04/23/2008 05:12 am ET | Updated Nov 17, 2011

Dear Christine,

I work very long hours at my job, and because of this schedule, I use my personal email at work and I know many of my co-workers do as well. The other day I overhead people talking about their company cracking down on email use in the workplace. I'm a little concerned. Just how private are my emails? Am I going to get in trouble?

~Email Confusion, 23, Austin

Dear Email Confusion,

First things first - find out your company's email policy. Since we have all become more dependent on email as a means of communication, some companies assume that employees may be using email for personal correspondence during working hours. However, each company is different so inquire. The company policy will be able to tell you how lenient your company is with personal email use as well as use of work email accounts for personal communication. In fact, it's probably in the thick employee handbook or employee agreement filled with legal jargon that you skimmed before cramming it into your desk drawer.

Even if you are "allowed" to send and receive personal email, is your email private at work? In most cases, it is not. If an internal email system is used at your company, your employer owns it and is allowed to review its contents. All messages sent to and from your account can be subject to monitoring by your employer. This includes web-based email accounts such as Yahoo! and Hotmail as well as instant messages as long as your computer is dialed into the internet server your company owns and/or provides.

Recent studies by Proofpoint, Inc. report that 38% of companies surveyed employ staff to read their employees' outgoing emails. Why? Well, in companies surveyed, more than 1 in 5 outbound emails sent by employees were said to contain information posing a "legal, financial or regulatory risk." Your employer is not monitoring your email to find out what you are gossiping about or doing on a Friday night. Rather, employers know that employee's access to email can become dangerous to a company if any proprietary information is divulged.

So, yes, "big brother" may be reading. Knowing that, don't type anything you would not want your boss to read. And make sure you are spending only a handful of minutes a day on personal email or your facebook page (companies can also monitor where and when you are on line) so that, if monitored, you can assert that your extracurricular web activity is infrequent and does not interfere with job responsibilities.

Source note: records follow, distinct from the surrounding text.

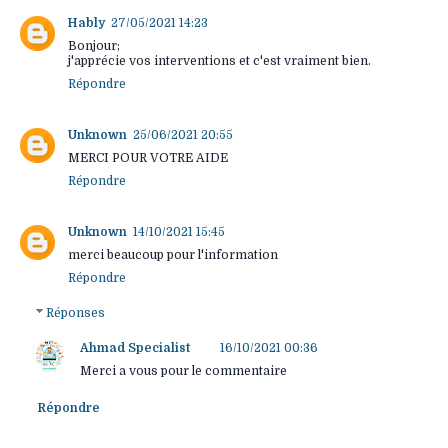
Hably
27/05/2021 14:23
Bonjour;
j'apprécie vos interventions et c'est vraiment bien.
Répondre
Unknown
25/06/2021 20:55
MERCI POUR VOTRE AIDE
Répondre
Unknown
14/10/2021 15:45
merci beaucoup pour l'information
Répondre
Réponses
Ahmad Specialist
16/10/2021 00:36
Merci a vous pour le commentaire
Répondre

The chances of you getting into serious trouble are slim if you are just using your emails for general correspondence. Some legal cases of harassment have surfaced over forwarded email comments or joke chains at work. In cases like these, a joke backfires in a big way, so be very cognizant of the forwards you are sending and receiving.

To protect yourself, keep your work and personal emails separate as much as possible. Don't use your work account to send and receive personal email; use an internet based service like Yahoo! or Google instead. Even though they can still be monitored, chances are companies will check your work account first.

Also, if you feel the need to whine and moan about your job, don't vent via email. In the world of carbon copies (cc) and blind carbon copies (bcc), email can be pure office warfare. When the person in the next cubicle responds to your jibe at the boss, you won't know whether he/she has blind copied someone else in the reply, and from there who else might be seeing your email conversation. You will be the one flying blind if you are taken to task for the emails, so better safe than sorry.

Finally, in today's world of iphones and blackberries, why not just stick to texting or receiving emails via your cell phone and avoid the issue all together? And better yet, how about using the old fashioned means of communication: picking up the phone or actual face-to-face conversation. We should all find more room in our schedule for that.